** Work order **
Print the lines below exactly as written, with none missing.

** Provided entries **
■ ■ ■ ■ ■ ■ ■
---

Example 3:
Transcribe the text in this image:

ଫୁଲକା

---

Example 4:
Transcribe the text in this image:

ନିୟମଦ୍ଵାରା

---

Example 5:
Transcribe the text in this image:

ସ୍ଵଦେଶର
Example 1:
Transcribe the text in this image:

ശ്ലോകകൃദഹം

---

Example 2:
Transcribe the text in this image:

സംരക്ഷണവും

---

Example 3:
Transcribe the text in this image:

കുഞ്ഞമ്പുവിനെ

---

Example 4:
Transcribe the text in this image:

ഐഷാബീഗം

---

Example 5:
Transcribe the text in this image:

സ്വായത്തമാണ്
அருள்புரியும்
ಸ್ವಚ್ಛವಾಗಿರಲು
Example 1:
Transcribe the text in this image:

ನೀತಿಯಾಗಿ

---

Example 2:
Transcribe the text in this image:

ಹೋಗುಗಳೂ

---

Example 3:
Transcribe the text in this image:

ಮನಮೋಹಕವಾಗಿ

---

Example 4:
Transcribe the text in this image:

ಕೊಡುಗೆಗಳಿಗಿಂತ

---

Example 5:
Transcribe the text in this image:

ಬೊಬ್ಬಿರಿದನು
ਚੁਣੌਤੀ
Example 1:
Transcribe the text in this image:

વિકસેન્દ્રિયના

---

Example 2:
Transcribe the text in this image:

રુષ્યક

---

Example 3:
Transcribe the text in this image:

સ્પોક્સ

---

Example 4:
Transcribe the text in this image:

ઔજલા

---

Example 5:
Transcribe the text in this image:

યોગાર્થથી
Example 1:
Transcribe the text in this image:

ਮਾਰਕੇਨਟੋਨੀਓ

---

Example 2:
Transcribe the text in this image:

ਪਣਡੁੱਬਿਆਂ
■ ■ ■ ■ ■ ■ ■
** Exercise solution **
---

Example 3:
Transcribe the text in this image:

ଫୁଲକା

---

Example 4:
Transcribe the text in this image:

ନିୟମଦ୍ଵାରା

---

Example 5:
Transcribe the text in this image:

ସ୍ଵଦେଶର
Example 1:
Transcribe the text in this image:

ശ്ലോകകൃദഹം

---

Example 2:
Transcribe the text in this image:

സംരക്ഷണവും

---

Example 3:
Transcribe the text in this image:

കുഞ്ഞമ്പുവിനെ

---

Example 4:
Transcribe the text in this image:

ഐഷാബീഗം

---

Example 5:
Transcribe the text in this image:

സ്വായത്തമാണ്
அருள்புரியும்
ಸ್ವಚ್ಛವಾಗಿರಲು
Example 1:
Transcribe the text in this image:

ನೀತಿಯಾಗಿ

---

Example 2:
Transcribe the text in this image:

ಹೋಗುಗಳೂ

---

Example 3:
Transcribe the text in this image:

ಮನಮೋಹಕವಾಗಿ

---

Example 4:
Transcribe the text in this image:

ಕೊಡುಗೆಗಳಿಗಿಂತ

---

Example 5:
Transcribe the text in this image:

ಬೊಬ್ಬಿರಿದನು
ਚੁਣੌਤੀ
Example 1:
Transcribe the text in this image:

વિકસેન્દ્રિયના

---

Example 2:
Transcribe the text in this image:

રુષ્યક

---

Example 3:
Transcribe the text in this image:

સ્પોક્સ

---

Example 4:
Transcribe the text in this image:

ઔજલા

---

Example 5:
Transcribe the text in this image:

યોગાર્થથી
Example 1:
Transcribe the text in this image:

ਮਾਰਕੇਨਟੋਨੀਓ

---

Example 2:
Transcribe the text in this image:

ਪਣਡੁੱਬਿਆਂ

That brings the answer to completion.